[Problem statement]: Take the lines below between the one holding "neck: (447, 438)" and the one holding "left back paw: (366, 512)", inclusive, and copy them exactly. Add nothing.

########

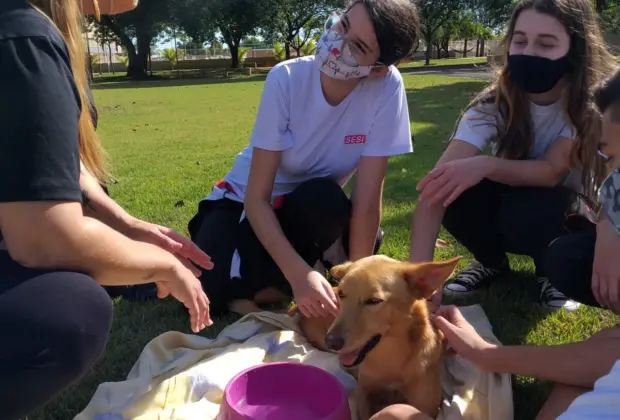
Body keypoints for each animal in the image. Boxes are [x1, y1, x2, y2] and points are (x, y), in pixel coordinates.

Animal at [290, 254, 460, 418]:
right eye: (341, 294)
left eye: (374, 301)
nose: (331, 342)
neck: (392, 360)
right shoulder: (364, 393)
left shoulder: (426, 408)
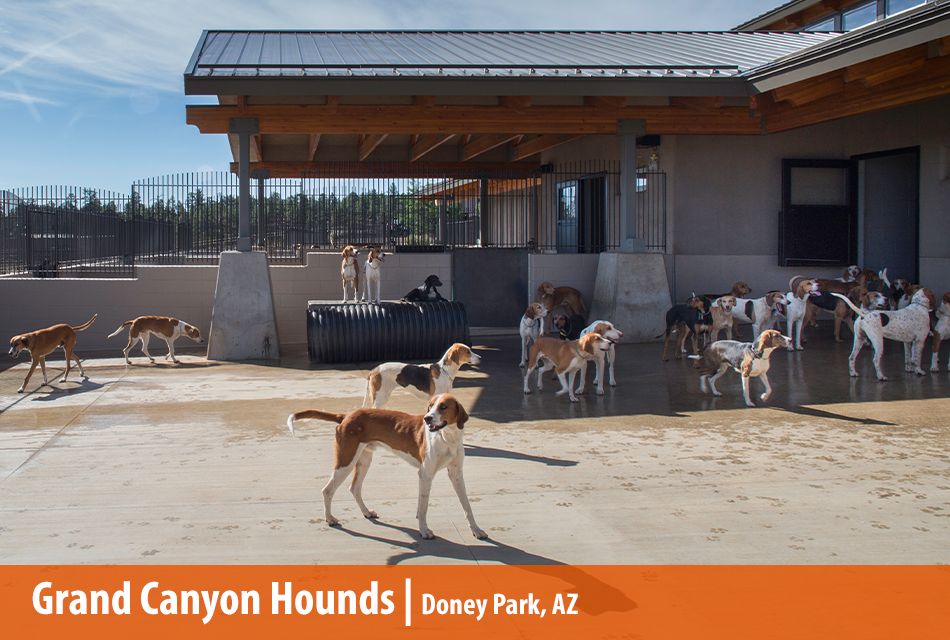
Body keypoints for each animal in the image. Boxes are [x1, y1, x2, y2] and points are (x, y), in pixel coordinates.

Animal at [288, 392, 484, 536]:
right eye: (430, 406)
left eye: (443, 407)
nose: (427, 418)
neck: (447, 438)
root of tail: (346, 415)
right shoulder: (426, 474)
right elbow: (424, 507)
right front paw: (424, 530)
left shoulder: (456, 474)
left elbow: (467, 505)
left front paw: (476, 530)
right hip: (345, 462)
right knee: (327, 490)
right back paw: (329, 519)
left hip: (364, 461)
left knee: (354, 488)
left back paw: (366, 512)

########

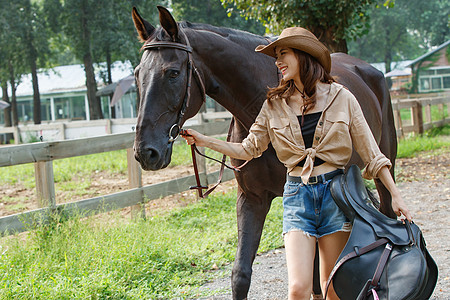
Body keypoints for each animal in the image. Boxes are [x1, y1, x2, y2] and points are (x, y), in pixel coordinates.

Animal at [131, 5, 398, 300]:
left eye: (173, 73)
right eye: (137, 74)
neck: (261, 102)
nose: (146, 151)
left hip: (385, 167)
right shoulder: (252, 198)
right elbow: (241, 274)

########

[Response to the exercise]:
neck: (447, 438)
root of tail: (346, 415)
right shoulder: (426, 474)
right elbow: (424, 507)
right front paw: (424, 530)
left shoulder: (456, 474)
left elbow: (467, 505)
left front paw: (476, 530)
right hip: (345, 462)
right knee: (327, 490)
right back paw: (329, 519)
left hip: (364, 461)
left knee: (354, 488)
left back paw: (366, 512)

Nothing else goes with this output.